Scar widening in the donor area is another problem that can occur in some patients no matter who the surgeon is or what technique is used. Scars up to 1 cm in width develop in approximately one of every 50 patients even when the case seemed routine. Dr. Stough said he has only been successful in partially correcting these abnormalities.

Hyperfibrotic scarring is a rare complication in which a raised dermal plane develops around the transplanted area. Although originally thought to occur only with larger grafts, this complication has subsequently been noted in men receiving smaller grafts as well. Treatment for hyperfibrotic scarring consists of intralesional triamcinolone (Aristocort Intralesional).

Poor Graft Growth

Poor growth of the graft is unpredictable and has been reported with every technique ever utilized in hair transplant surgery, including round grafts, minigrafts, micrografts, strip grafts, 1-hair, and 2-hair grafts. "Poor hair growth is one of the most poorly understood complications of hair transplant surgery and can occur with meticulous technique in the hands of expert surgeons. My personal belief is that it stems from anoxia and the grafts are dead before they are even placed back in the scalp. However, many people with poor growth demonstrate the same problem on subsequent transplantation by different surgeons," said Dr. Stough.

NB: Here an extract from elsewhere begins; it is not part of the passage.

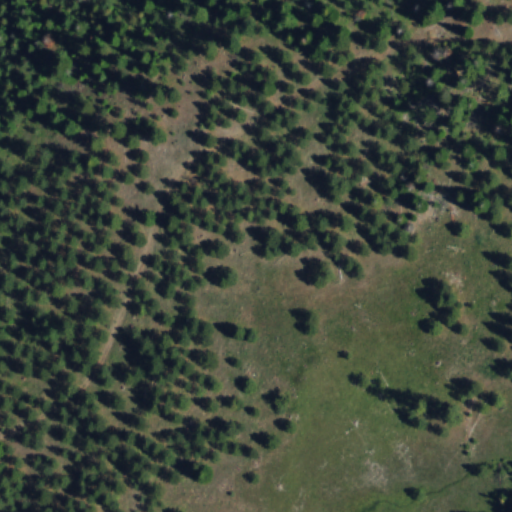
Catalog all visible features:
road: (501, 35)
road: (201, 167)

The most common complications seen in hair transplant patients include nausea secondary to the effects of pain medications, temporary numbness of the scalp, and excessive swelling. As a prophylactic measure against the latter, Dr. Stough routinely treats all of his transplant patients with oral prednisone (Deltasone, Meticorten, Orasone, et al) 40 mg daily for 5 days. Less often men experience persistent neuralgia, which can be relieved by injections of lidocaine (Xylocaine) and triamcinolone.

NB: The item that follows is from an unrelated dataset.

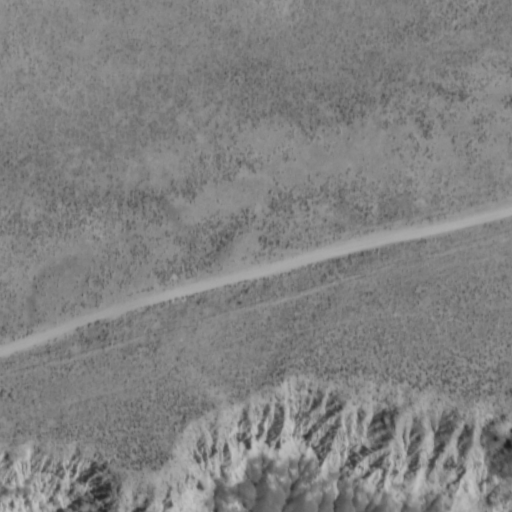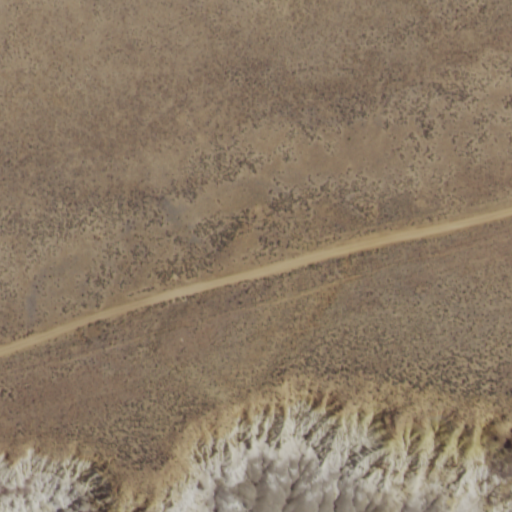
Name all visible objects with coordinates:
road: (256, 250)
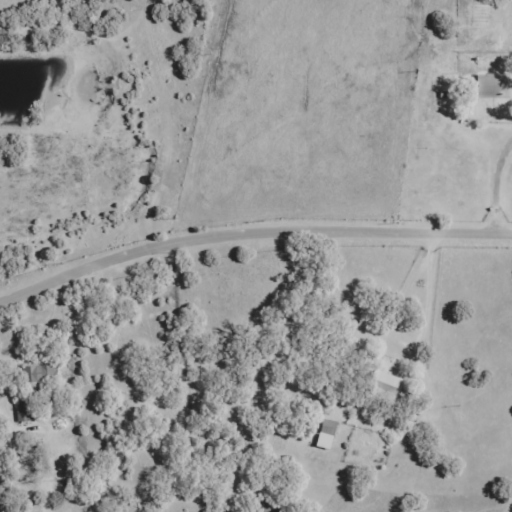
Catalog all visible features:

Hair restoration patients may also suffer from hiccups caused from surgical stimulation of the phrenic nerve. Data from Norwood and Shiell suggests the incidence of hiccups after scalp surgery to be approximately 2%. However, Jim Arnold, MD, who first reported hiccups in a hair transplant patient, believes the true incidence is even higher. Men who develop hiccups may be treated with chlorpromazine (Promapar, Thorazine, Thor-Prom). In the absence of treatment, the hiccups may persist for several days.

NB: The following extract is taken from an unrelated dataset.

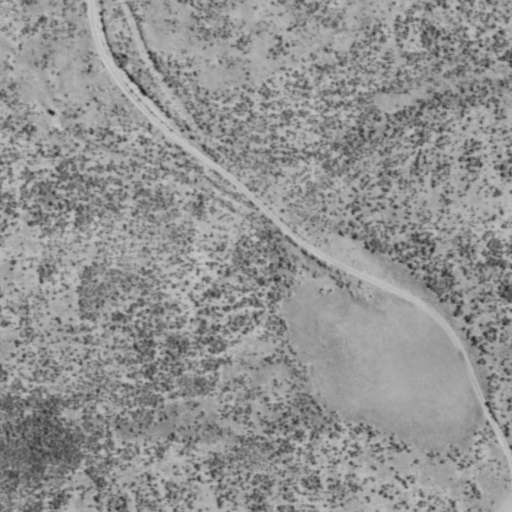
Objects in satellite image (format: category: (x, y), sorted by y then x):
road: (285, 257)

Kinking of the transplanted hair also occurs unpredictably in some men. Recent studies by Sadick and Hashiomoto demonstrate that this kinked transplanted hair has changes very similar to those described under the eponym of acquired progressive kinking of the hair with a loss of the outer cuticle.

Complications of hair transplantation occur whether the surgery is performed with traditional techniques or using newer laser or automated devices. Dr. Stough mentioned that studies on laser hair transplantation have demonstrated conclusively that the laser will grow hair and produces results comparable with cold steel except in a small proportion of cases where the laser may show a decrease in yield. The primary advantage of the laser relates to its greater hemostasis, which makes it the technique of choice only in the rare cases that are extremely vascular.

An automated hair transplant system (Calvitron) developed by Pascal Boudjema in France utilizes a six-bladed knife for donor removal, a cutting plate, and a microtome for production of hundreds of micrografts with a single cut. The machine also features a hand tool to prep the recipient sites by drilling and vacuum aspirating recipient fragments out of the scalp into a collecting bottle. Once the recipient sites are made, the grafts are placed with an implanting hand tool. While remarkable for its engineering, Dr. Stough noted the automated device has received mixed reviews and probably requires further refinement for optimal performance.